* **Tasks to complete**:
1. Reproduce word for word the passage of the lecture notes on tree traversal that begins at the words "There's another interesting" and stops after the words "the root's key.".
2. Answer these questions from the lecture notes on tree traversal:
(a) In the preorder example, which key is printed first?
(b) In the driver, which Java class actually implements the List that the traversal methods append to?
(c) Instead of left, below, and right, what names would the notes have given the three template methods?
3. According to the lecture notes on tree traversal, why does the iterator of TreeSet use an inorder traversal? Answer in one to three sentences.

* **Text block**:

┌──

CS 10: Winter 2016

Lecture 13, January 31

Code discussed in lecture

Traversing a rooted tree

When we visit the nodes in a rooted tree, we are traversing the tree. Of the many possible orders for visiting nodes, three are most common. We think of them recursively, in terms of when to visit a node and when to visit its subtrees. We'll show examples in terms of this binary search tree, where we imagine visiting a node as printing out its key:

Preorder: Visit the root, then recursively visit each of the subtrees, from left to right. For our example, a preorder search would print keys in the order 15, 6, 3, 2, 4, 7, 13, 9, 18, 17, 20.
Postorder: Recursively visit each of the subtrees, from left to right, then visit the root. For our example: 2, 4, 3, 9, 13, 7, 6, 17, 20, 18, 15.
Inorder: An inorder traversal applies only to binary trees. Recursively visit the left subtree, then visit the root, then visit the right subtree. For our example: 2, 3, 4, 6, 7, 9, 13, 15, 17, 18, 20. It is no coincidence that if you visit the nodes of a binary search tree using an inorder traversal, you visit the nodes in nondecreasing order of their keys. Think about why that should be.

These are basic approaches to designing tree algorithms. You are not limited to them. The book talks about an Eulerian tour of a binary tree. It even implements a template that visits each node three times (before its children, between its children, and after its children). The code supplies three methods for you to fill in called left, below, and right. I would have called them before, between, and after. But the idea is that you can be very flexible in how you traverse a tree. (I sometimes find it easier to write the whole traversal rather than fill in the template methods, but it is a matter of taste.) Eulerian traversals definitely abstract the idea of a traversal!

Going back to our binary tree code in BinaryTree.java, we see methods preorder, inorder, and postorder. Each appends data from a subtree to a List. But List is an interface, and in the driver, you can see that it's actually implemented by a Java LinkedList. Here's the preorder method:

  public void preorder(List<E> dataList) {
    dataList.add(data);
    if (this.hasLeft())
      left.preorder(dataList);  // recurse on left child
    if (this.hasRight())
      right.preorder(dataList); // recurse on right child
  }

The other two methods just move the call to add to different locations in the code:

  public void inorder(List<E> dataList) {
    if (this.hasLeft())
      left.inorder(dataList);   // recurse on left child
    dataList.add(data);
    if (this.hasRight())
      right.inorder(dataList);  // recurse on right child
  }

  public void postorder(List<E> dataList) {
    if (this.hasLeft())
      left.postorder(dataList);   // recurse on left child
    if (this.hasRight())
      right.postorder(dataList);  // recurse on right child
    dataList.add(data);
  }

Traversing rooted trees comes up quite often. For example, the TreeSet implementation of the Set interface stores information in a binary search tree, and the iterator returned by its iterator method is guaranteed to iterate over the set elements in increasing order. Not surprisingly, this iterator traverses the binary search tree using an inorder traversal.

There's another interesting use of traversals in binary trees. If all keys are distinct and you have both a preorder and an inorder traversal, you can reconstruct the entire binary tree. The method reconstructTree in the BinaryTree class does so. How does this method work? The first node in a preorder traversal is the root. The root is somewhere in the middle of an inorder traversal, with everything in its left subtree before it and everything in its right subtree after it. In the preorder traversal, all of the nodes in the left subtree are visited before anything in the right subtree. So we can build the tree recursively as follows:

Save the root's key.

└──

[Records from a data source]

┌──

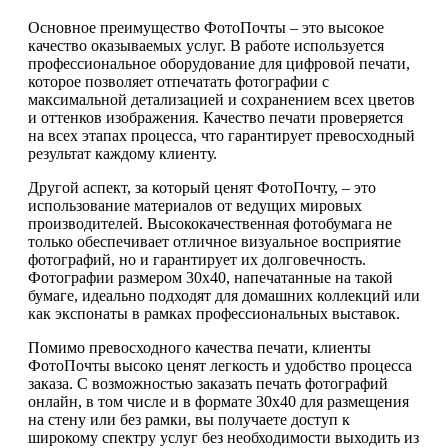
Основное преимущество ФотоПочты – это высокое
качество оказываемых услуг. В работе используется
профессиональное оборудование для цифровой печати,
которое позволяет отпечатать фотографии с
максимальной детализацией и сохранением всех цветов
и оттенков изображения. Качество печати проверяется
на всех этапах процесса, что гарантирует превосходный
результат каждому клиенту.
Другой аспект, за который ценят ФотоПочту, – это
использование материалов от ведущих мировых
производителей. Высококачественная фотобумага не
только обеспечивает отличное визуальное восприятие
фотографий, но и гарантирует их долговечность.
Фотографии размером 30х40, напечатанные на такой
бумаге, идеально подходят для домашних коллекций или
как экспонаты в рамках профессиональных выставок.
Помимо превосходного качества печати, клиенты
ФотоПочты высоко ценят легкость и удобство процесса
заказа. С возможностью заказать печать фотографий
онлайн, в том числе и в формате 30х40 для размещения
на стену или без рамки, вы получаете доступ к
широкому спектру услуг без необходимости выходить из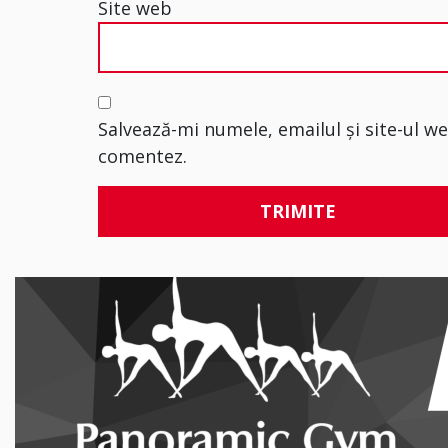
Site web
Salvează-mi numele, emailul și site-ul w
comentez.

└──
┌──

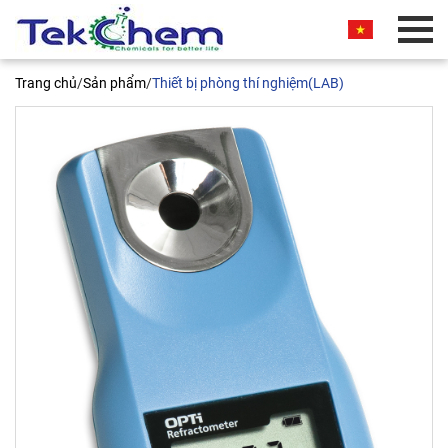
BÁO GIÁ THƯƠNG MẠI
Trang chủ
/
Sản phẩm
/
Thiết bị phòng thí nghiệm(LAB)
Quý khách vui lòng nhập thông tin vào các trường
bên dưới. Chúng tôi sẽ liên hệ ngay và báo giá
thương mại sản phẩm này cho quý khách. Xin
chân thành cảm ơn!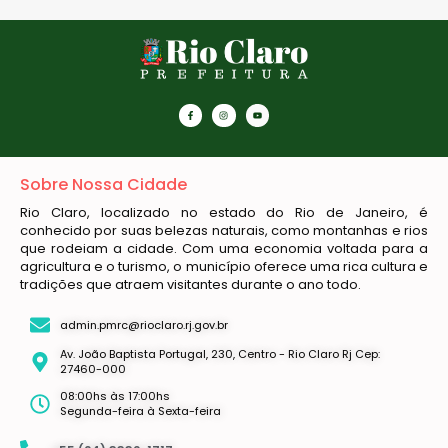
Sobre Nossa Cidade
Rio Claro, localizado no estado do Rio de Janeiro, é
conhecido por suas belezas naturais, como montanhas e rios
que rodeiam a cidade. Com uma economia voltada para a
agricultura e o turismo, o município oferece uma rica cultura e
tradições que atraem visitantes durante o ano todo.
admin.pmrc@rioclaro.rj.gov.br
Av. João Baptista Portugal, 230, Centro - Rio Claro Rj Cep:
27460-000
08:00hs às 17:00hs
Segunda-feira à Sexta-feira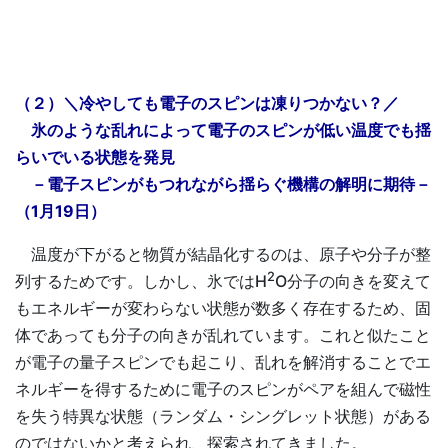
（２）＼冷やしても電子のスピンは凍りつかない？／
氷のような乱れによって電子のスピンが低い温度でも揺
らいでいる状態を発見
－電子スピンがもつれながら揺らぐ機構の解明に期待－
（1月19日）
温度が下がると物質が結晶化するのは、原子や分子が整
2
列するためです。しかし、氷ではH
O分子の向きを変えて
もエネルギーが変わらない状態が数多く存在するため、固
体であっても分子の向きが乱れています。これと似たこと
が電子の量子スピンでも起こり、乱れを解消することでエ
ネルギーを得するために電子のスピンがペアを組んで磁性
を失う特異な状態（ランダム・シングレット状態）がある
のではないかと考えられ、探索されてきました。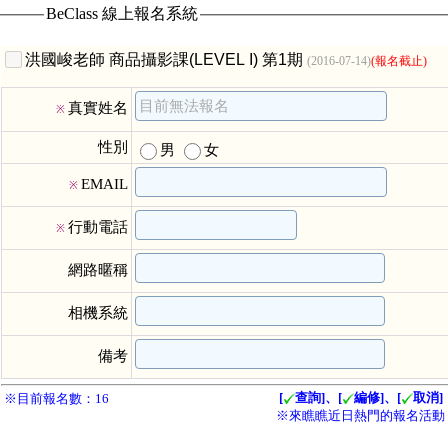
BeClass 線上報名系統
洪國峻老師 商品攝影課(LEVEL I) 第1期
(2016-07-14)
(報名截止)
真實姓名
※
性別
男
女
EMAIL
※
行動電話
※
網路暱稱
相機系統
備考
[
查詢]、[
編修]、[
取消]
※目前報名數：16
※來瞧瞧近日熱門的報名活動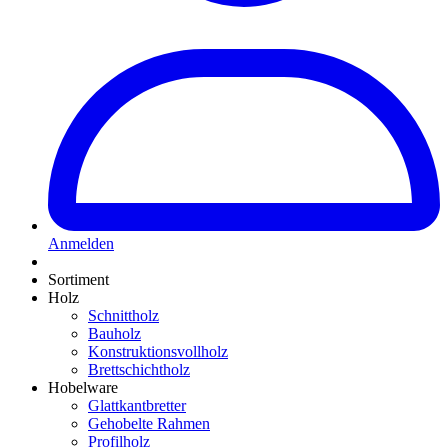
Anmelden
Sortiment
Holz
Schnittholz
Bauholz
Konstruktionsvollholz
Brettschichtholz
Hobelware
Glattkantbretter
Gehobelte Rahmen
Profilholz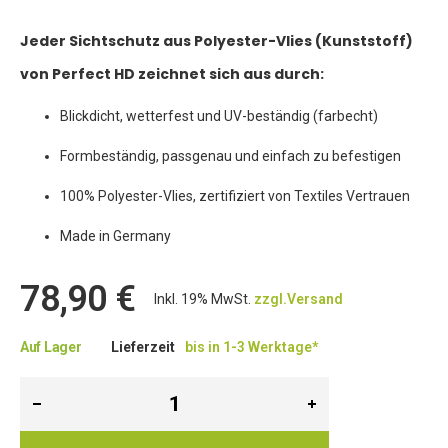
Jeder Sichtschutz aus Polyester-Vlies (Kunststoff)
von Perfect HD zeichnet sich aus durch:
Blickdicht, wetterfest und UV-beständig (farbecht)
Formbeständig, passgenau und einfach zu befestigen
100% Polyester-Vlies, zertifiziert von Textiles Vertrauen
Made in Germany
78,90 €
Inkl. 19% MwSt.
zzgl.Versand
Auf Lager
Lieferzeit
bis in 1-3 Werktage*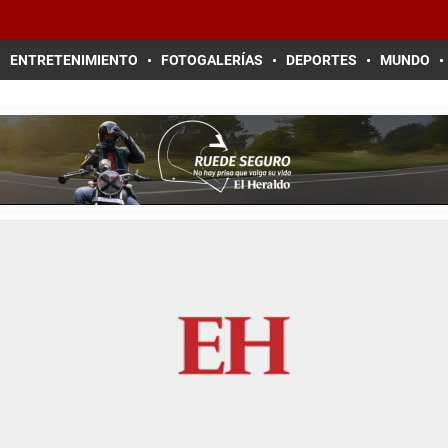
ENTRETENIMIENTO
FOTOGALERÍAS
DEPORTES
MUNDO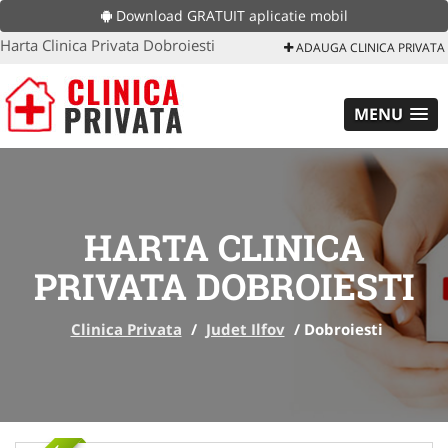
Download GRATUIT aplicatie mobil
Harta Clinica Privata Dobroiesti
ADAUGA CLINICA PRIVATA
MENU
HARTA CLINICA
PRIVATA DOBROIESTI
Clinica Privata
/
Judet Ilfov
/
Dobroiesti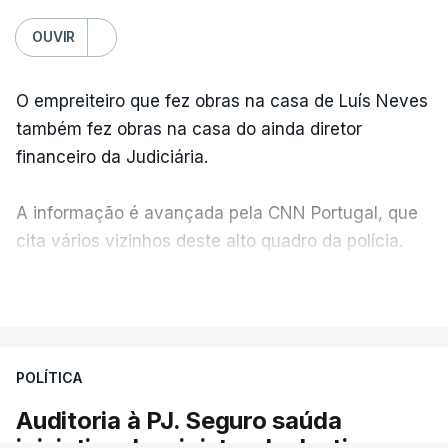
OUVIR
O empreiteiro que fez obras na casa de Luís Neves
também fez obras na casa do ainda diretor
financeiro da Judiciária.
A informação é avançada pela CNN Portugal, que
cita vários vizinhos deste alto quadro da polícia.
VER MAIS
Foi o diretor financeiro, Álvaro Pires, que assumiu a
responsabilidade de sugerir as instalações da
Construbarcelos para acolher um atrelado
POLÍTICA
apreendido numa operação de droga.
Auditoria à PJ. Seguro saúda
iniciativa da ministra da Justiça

└──
┌──

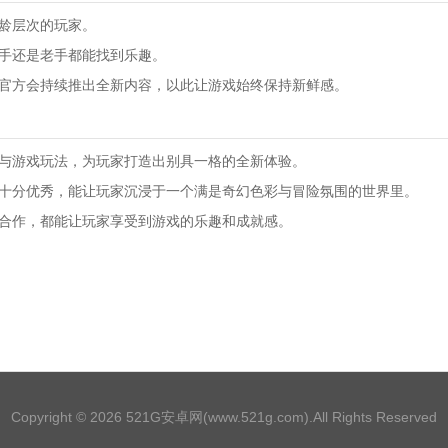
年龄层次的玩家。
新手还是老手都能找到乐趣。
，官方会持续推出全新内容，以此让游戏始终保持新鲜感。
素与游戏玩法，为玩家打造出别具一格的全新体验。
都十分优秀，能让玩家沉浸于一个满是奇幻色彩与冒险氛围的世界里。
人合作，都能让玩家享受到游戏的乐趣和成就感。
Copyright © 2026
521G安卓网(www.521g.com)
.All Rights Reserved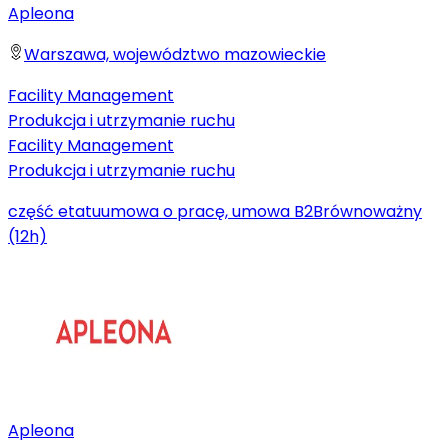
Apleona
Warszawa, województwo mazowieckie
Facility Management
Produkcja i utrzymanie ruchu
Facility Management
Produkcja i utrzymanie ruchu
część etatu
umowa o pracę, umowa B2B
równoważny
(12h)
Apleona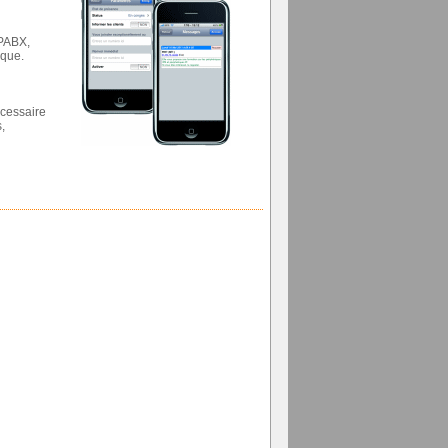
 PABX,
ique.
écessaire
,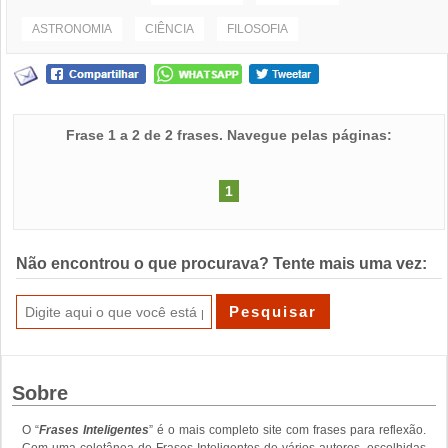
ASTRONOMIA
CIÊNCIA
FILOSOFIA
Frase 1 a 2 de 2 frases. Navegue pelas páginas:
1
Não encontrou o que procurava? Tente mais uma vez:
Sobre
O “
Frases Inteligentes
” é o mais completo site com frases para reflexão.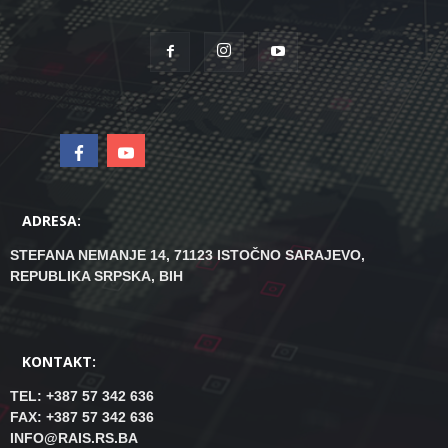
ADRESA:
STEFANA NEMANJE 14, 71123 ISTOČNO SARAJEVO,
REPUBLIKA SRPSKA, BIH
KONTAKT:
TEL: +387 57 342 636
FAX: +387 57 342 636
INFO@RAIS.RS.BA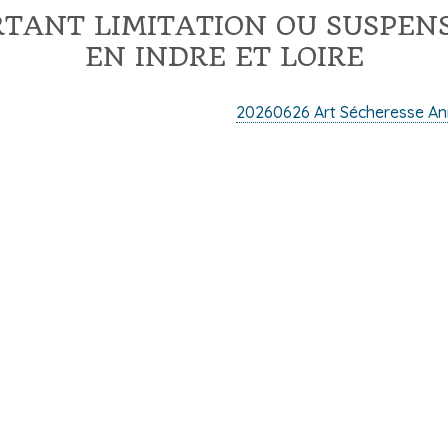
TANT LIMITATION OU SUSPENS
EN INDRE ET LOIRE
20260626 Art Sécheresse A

└──

* **Exercise answers**:
1.
There's another interesting use of traversals in binary trees. If all keys are distinct and you have both a preorder and an inorder traversal, you can reconstruct the entire binary tree. The method reconstructTree in the BinaryTree class does so. How does this method work? The first node in a preorder traversal is the root. The root is somewhere in the middle of an inorder traversal, with everything in its left subtree before it and everything in its right subtree after it. In the preorder traversal, all of the nodes in the left subtree are visited before anything in the right subtree. So we can build the tree recursively as follows:

Save the root's key.

2.
(a) 15
(b) A Java LinkedList
(c) before, between, and after

3. TreeSet stores its information in a binary search tree, and its iterator is guaranteed to go over the set elements in increasing order. An inorder traversal of a binary search tree visits the nodes in nondecreasing order of their keys, so it produces that order.